Required action: In the entries below, find every line with the string "Unlocked" and copy it.

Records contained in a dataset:
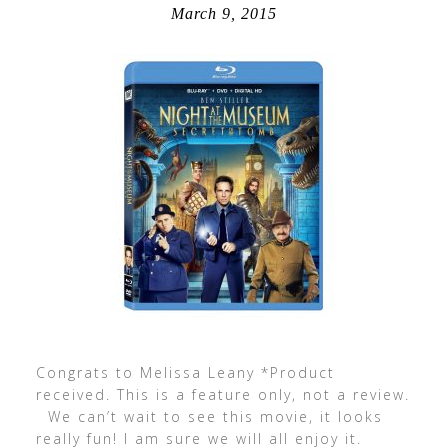
March 9, 2015
Congrats to Melissa Leany *Product
received. This is a feature only, not a review.
We can’t wait to see this movie, it looks
really fun! I am sure we will all enjoy it.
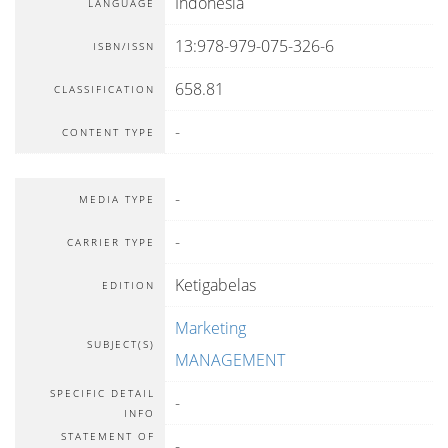
Indonesia
LANGUAGE
13:978-979-075-326-6
ISBN/ISSN
658.81
CLASSIFICATION
-
CONTENT TYPE
-
MEDIA TYPE
-
CARRIER TYPE
Ketigabelas
EDITION
Marketing
SUBJECT(S)
MANAGEMENT
SPECIFIC DETAIL
-
INFO
STATEMENT OF
-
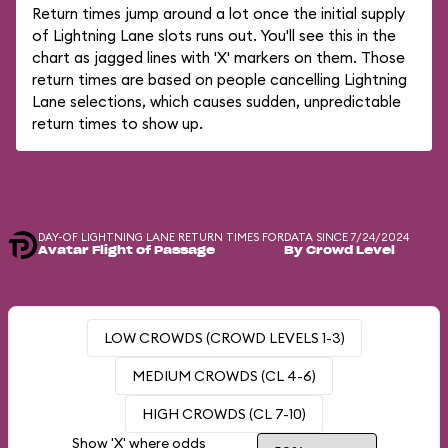
Return times jump around a lot once the initial supply
of Lightning Lane slots runs out. You'll see this in the
chart as jagged lines with 'X' markers on them. Those
return times are based on people cancelling Lightning
Lane selections, which causes sudden, unpredictable
return times to show up.
DAY-OF LIGHTNING LANE RETURN TIMES FOR
DATA SINCE 7/24/2024
Avatar Flight of Passage
By Crowd Level
LOW CROWDS (CROWD LEVELS 1-3)
MEDIUM CROWDS (CL 4-6)
HIGH CROWDS (CL 7-10)
Show 'X' where odds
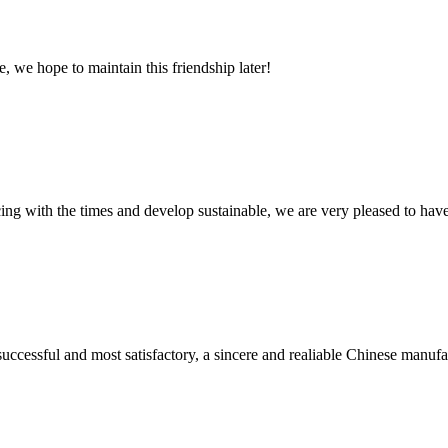
, we hope to maintain this friendship later!
cing with the times and develop sustainable, we are very pleased to hav
uccessful and most satisfactory, a sincere and realiable Chinese manufa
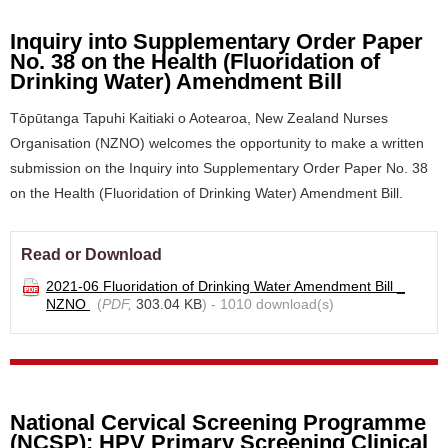
Inquiry into Supplementary Order Paper
No. 38 on the Health (Fluoridation of
Drinking Water) Amendment Bill
Tōpūtanga Tapuhi Kaitiaki o Aotearoa, New Zealand Nurses
Organisation (NZNO) welcomes the opportunity to make a written
submission on the Inquiry into Supplementary Order Paper No. 38
on the Health (Fluoridation of Drinking Water) Amendment Bill.
Read or Download
2021-06 Fluoridation of Drinking Water Amendment Bill _
NZNO
(
PDF,
303.04 KB
) - 1010 download(s)
National Cervical Screening Programme
(NCSP): HPV Primary Screening Clinical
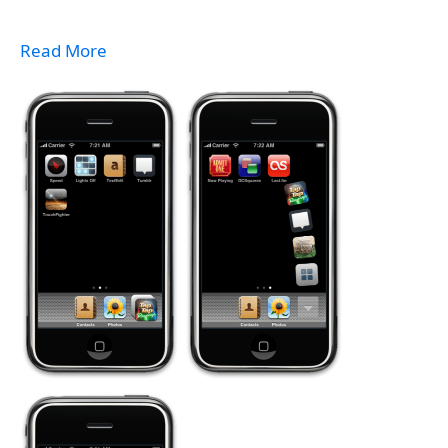
Read More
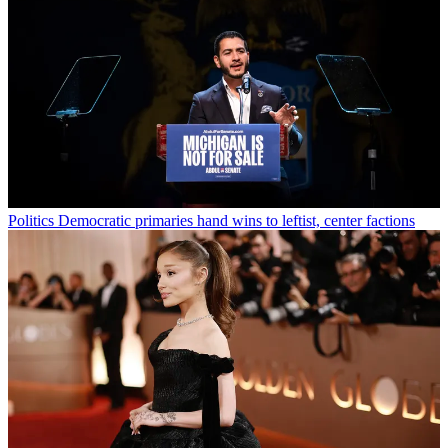
Politics
Democratic primaries hand wins to leftist, center factions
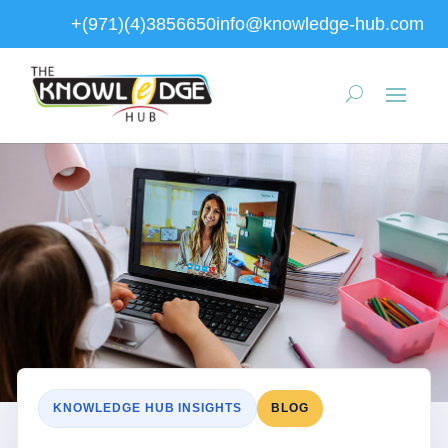
+(971)(4)3856650
info@knowledge-hub.com
KNOWLEDGE HUB INSIGHTS
BLOG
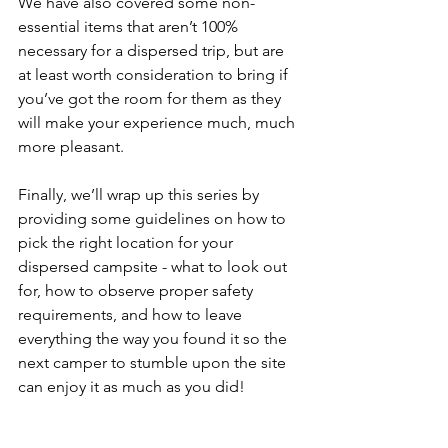
We have also covered some non-
essential items that aren’t 100% 
necessary for a dispersed trip, but are 
at least worth consideration to bring if 
you’ve got the room for them as they 
will make your experience much, much 
more pleasant. 
Finally, we’ll wrap up this series by 
providing some guidelines on how to 
pick the right location for your 
dispersed campsite - what to look out 
for, how to observe proper safety 
requirements, and how to leave 
everything the way you found it so the 
next camper to stumble upon the site 
can enjoy it as much as you did!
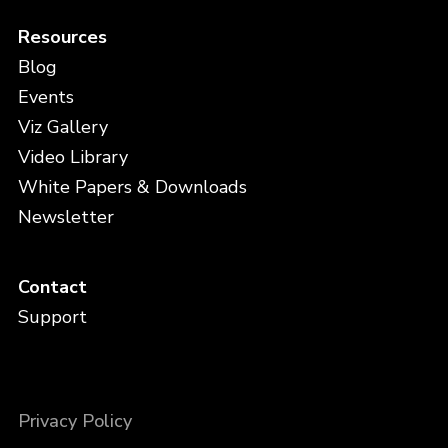
Resources
Blog
Events
Viz Gallery
Video Library
White Papers & Downloads
Newsletter
Contact
Support
Privacy Policy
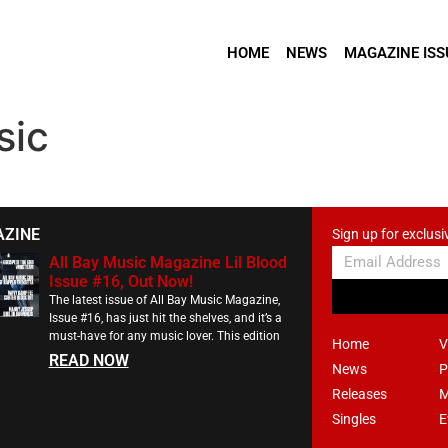
HOME
NEWS
MAGAZINE ISS
sic
AZINE
Sign up for exclusi
All Bay Music Magazine Lil Blood
Issue #16, Out Now!
The latest issue of All Bay Music Magazine,
Issue #16, has just hit the shelves, and it’s a
must-have for any music lover. This edition
Home
V
READ NOW
News
P
Releases
M
Singles
E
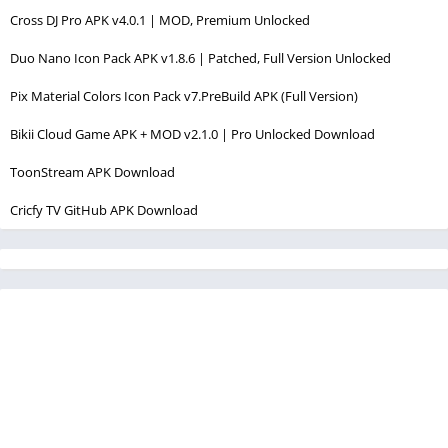
Cross DJ Pro APK v4.0.1 | MOD, Premium Unlocked
Duo Nano Icon Pack APK v1.8.6 | Patched, Full Version Unlocked
Pix Material Colors Icon Pack v7.PreBuild APK (Full Version)
Bikii Cloud Game APK + MOD v2.1.0 | Pro Unlocked Download
ToonStream APK Download
Cricfy TV GitHub APK Download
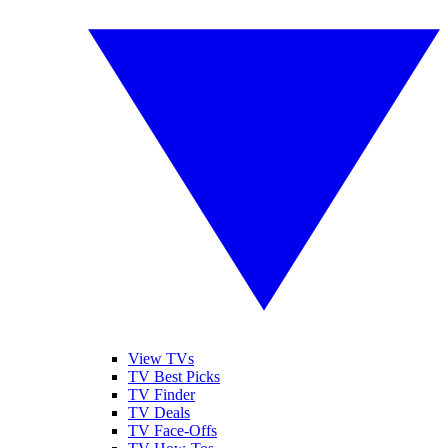
View TVs
TV Best Picks
TV Finder
TV Deals
TV Face-Offs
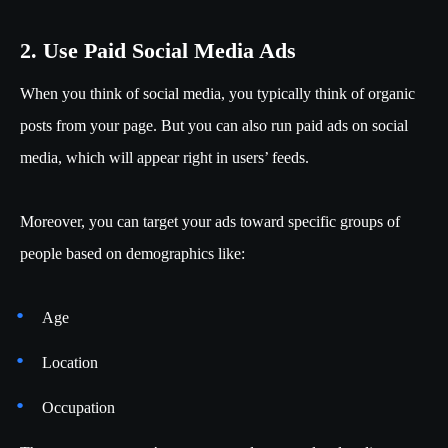
2. Use Paid Social Media Ads
When you think of social media, you typically think of organic
posts from your page. But you can also run paid ads on social
media, which will appear right in users’ feeds.
Moreover, you can target your ads toward specific groups of
people based on demographics like:
Age
Location
Occupation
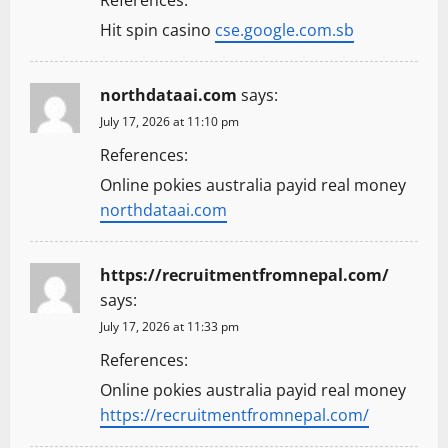
Hit spin casino
cse.google.com.sb
northdataai.com
says:
July 17, 2026 at 11:10 pm
References:
Online pokies australia payid real money
northdataai.com
https://recruitmentfromnepal.com/
says:
July 17, 2026 at 11:33 pm
References:
Online pokies australia payid real money
https://recruitmentfromnepal.com/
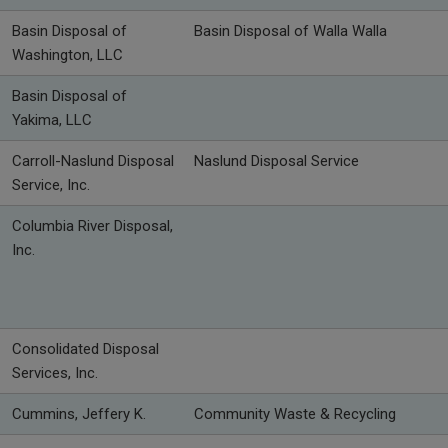
Basin Disposal of
Basin Disposal of Walla Walla
Washington, LLC
Basin Disposal of
Yakima, LLC
Carroll-Naslund Disposal
Naslund Disposal Service
Service, Inc.
Columbia River Disposal,
Inc.
Consolidated Disposal
Services, Inc.
Cummins, Jeffery K.
Community Waste & Recycling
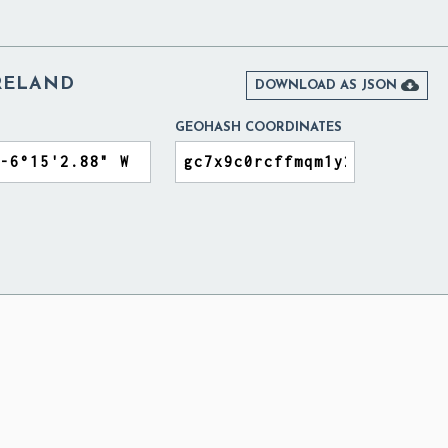
IRELAND

DOWNLOAD AS JSON
GEOHASH COORDINATES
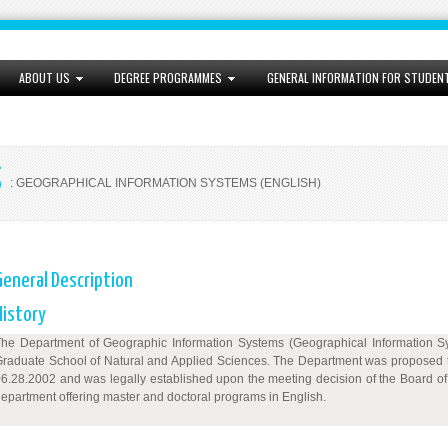
ABOUT US
DEGREE PROGRAMMES
GENERAL INFORMATION FOR STUDEN
S
: GEOGRAPHICAL INFORMATION SYSTEMS (ENGLISH)
General Description
History
he Department of Geographic Information Systems (Geographical Information Syst
raduate School of Natural and Applied Sciences. The Department was proposed to
6.28.2002 and was legally established upon the meeting decision of the Board o
epartment offering master and doctoral programs in English.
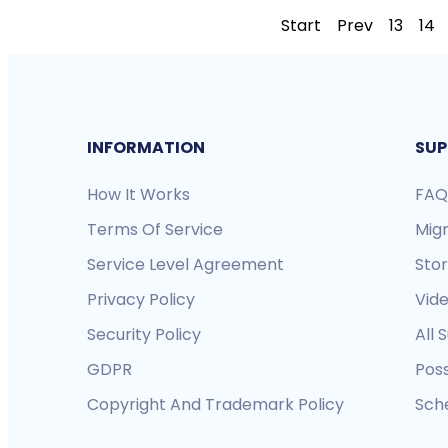
Start
Prev
13
14
INFORMATION
SUP
How It Works
FAQ
Terms Of Service
Mig
Service Level Agreement
Sto
Privacy Policy
Vide
Security Policy
All 
GDPR
Pos
Copyright And Trademark Policy
Sche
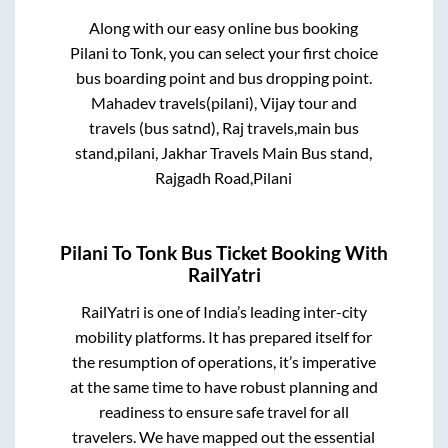
Along with our easy online bus booking
Pilani
to
Tonk
, you can select your first choice
bus boarding point and bus dropping point.
Mahadev travels(pilani), Vijay tour and
travels (bus satnd), Raj travels,main bus
stand,pilani, Jakhar Travels Main Bus stand,
Rajgadh Road,Pilani
Pilani
To
Tonk
Bus Ticket Booking With
RailYatri
RailYatri is one of India’s leading inter-city
mobility platforms. It has prepared itself for
the resumption of operations, it’s imperative
at the same time to have robust planning and
readiness to ensure safe travel for all
travelers. We have mapped out the essential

Final answer:
Cross DJ Pro APK v4.0.1 | MOD, Premium Unlocked
Duo Nano Icon Pack APK v1.8.6 | Patched, Full Version Unlocked
Bikii Cloud Game APK + MOD v2.1.0 | Pro Unlocked Download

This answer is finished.